Re: Building data structure from multi-row/column table
by roboticus (Chancellor) on Apr 03, 2015 at 11:28 UTC

    rwx--:

    You could build your data structure in several different ways, but they'll all have tradeoffs. If you don't know how you're planning on accessing the data, you won't know which tradeoffs make sense. For example, you could structure it like:

    my %data = { 'CityA'=>{ 'PopByAge/Gender'=>{ 'Ages 0-9'=>{ 'Male' => 220, 'Female' => 180 }, ... }, 'FamilyHouseholds'=>{ ... }, }, ... };

    This structure would hold your data just fine. It would be a convenient structure if you know that you'll always have the city name before the table name, and table name before the row headers, etc., like so:

    print "What city? Choices are:\n", join(", ", sort keys %data), "\n>"; chomp($city = <>); my $hr = $data{$city}; print "What table? Choices are:\n", join(", ", sort keys %{$hr->{$city}}), "\n>"; chomp($table = <>); $hr = $hr->{$table}; print "Which group? Choices are:\n", join(", ", sort keys %{$hr->{$table}), "\n>"; chomp($grp = <>); $hr = $hr->{$grp}; ...

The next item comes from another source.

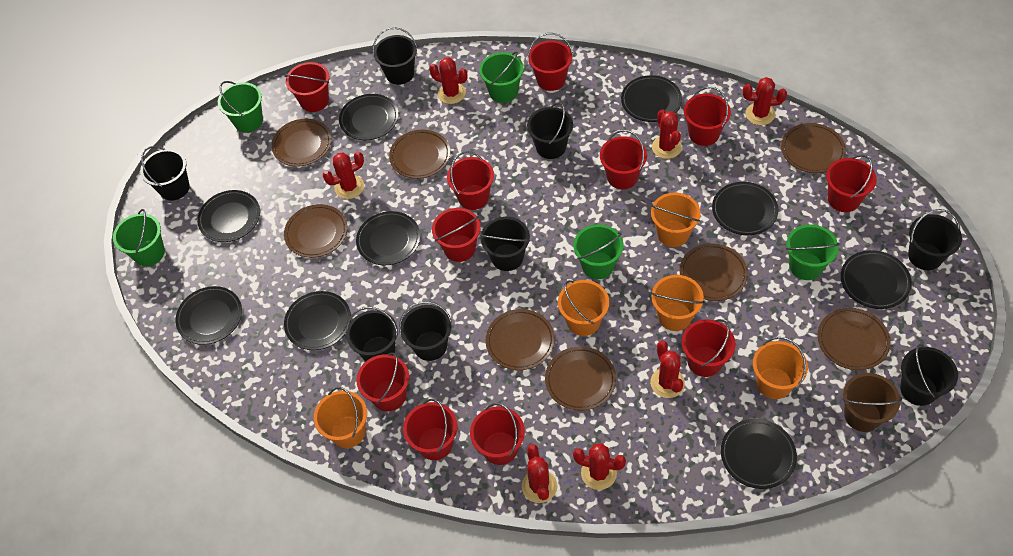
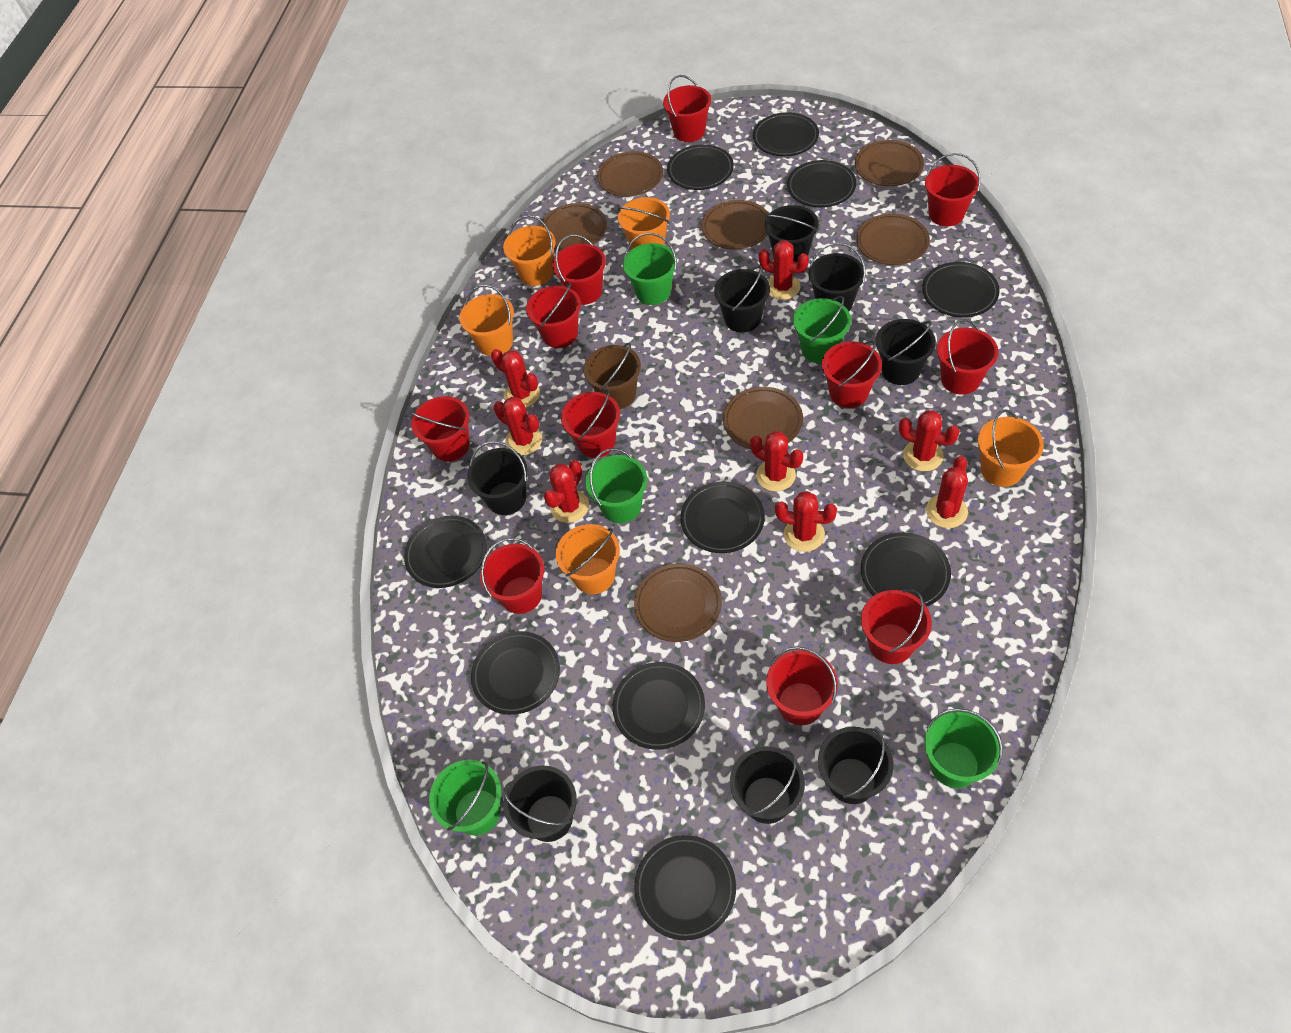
black plate: 9 -> 10
brown plate: 8 -> 7
red cactus: 7 -> 8

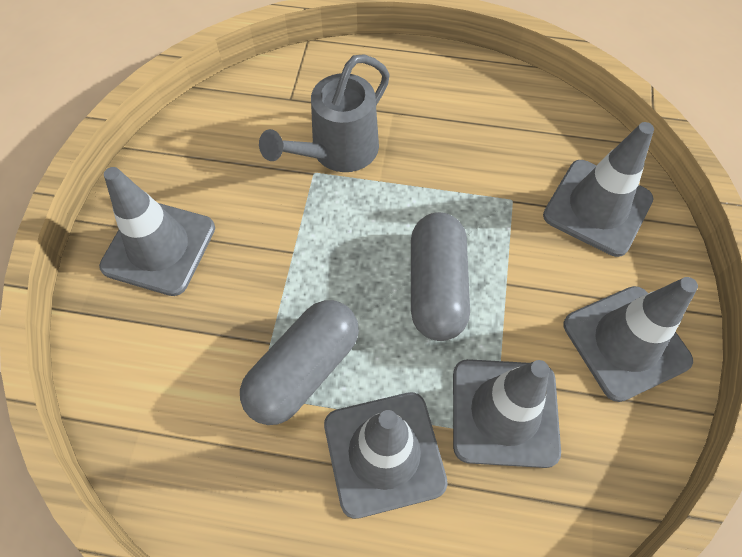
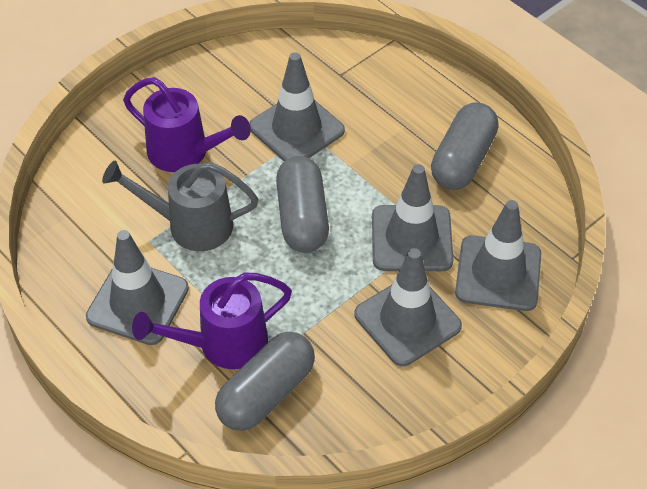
grey capsule: 2 -> 3
purple watering can: 0 -> 2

    But if you wanted to access by table name and *then* city, it's less convenient, as you have to trawl through your data to build the list:

    # Each city may have different tables, so trawl through all the # cities to find available table names my %tables; for my $city (keys %data) { $tables{$_}{$city}=$data{$k}{$_} for keys $data{$k}; } print "Which table? Choices are:\n", join(", ", sort keys %tables), ">\n"; chomp($table=<>); print "Which city? Choices are:\n", join(", ", sort keys %{$tables{$table}}), ">\n"; chomp($city=<>); ...

    You'd have similar compromises if you organized it like:

    my %data = { 'PopByAge/Gender'=>{ 'Ages 0-9'=>{ 'Male'=>{ 'CityA'=>220, 'CityB'=>... } } }, ... };

    At the cost of space, you could build it with multiple hierarchies:

    my %data = { 'Cities'=>{ 'CityA'=>{ 'PopByAge/Gender'=>{ 'Ages 0-9'=>{'Male' = 220,'Female' = 180}, ... },... }, 'Tables'=>{ 'PopByAge/Gender'=>{ 'Ages 0-9'=>{ 'CityA'=>{'Make'=>220, 'Female'=>180}, ... ... };

    But this gets unwieldy as you add different orders of questioning.

    Organizing your data in a hierarchy makes one set of questions really easy to ask, and others a bit less so. If you need to answer questions with no set hierarchy, you could flatten the data something like:

    my @data = [ { city=>'CityA', table=>'PopByAge/Gender', grpA=>'Age Group', grpB=>'Gender', A=>'0-9', B=>'Male', val=>220 +}, ... ];

    This not quite as friendly to build, and not as easy to query, but for some situations it's a reasonable compromise. You could let the user select whether they want to search by city, table, etc.:

    my @selected = ( @data ); while (1) { print "Search by city, table or group? (or D for done)"; chomp($key=<>); last if $key eq 'D'; my @choices = map { $_->{$key} } @data; print "Choices are: ", join(", ", sort @choices), "\n>"; } ... print report on selected data ...

    So rather than choose a data structure right now, find out how you want to access your data, and see how you can arrange your data to simplify things for yourself. If the user always gave me the city and table name at the same time, I'd choose a hierarchy because I personally find it easy. If the data were complex, and I wanted to keep it around, I'd use a database.

    Eh, I've run on too long again. I guess I'll stop here... (Note: no code in this node is syntax checked or tested. No animals were harmed during filming. Do not use unless prescribed by your doctor. Talk to your dentist.)

    ...roboticus

    When your only tool is a hammer, all problems look like your thumb.

      Your second-to-last paragraph should have been your first! Then it could have been the only paragraph .. which is not to say that I (and the OP) don't appreciate the time and effort you put into your examples.

      Dum Spiro Spero

        GotToBTru:

        You're right--I probably should've just stuck with that. Sometimes I start posting before I'm fully awake.

        Yeah, that's the ticket!

        ...roboticus

        That's my story, and I'm sticking to it.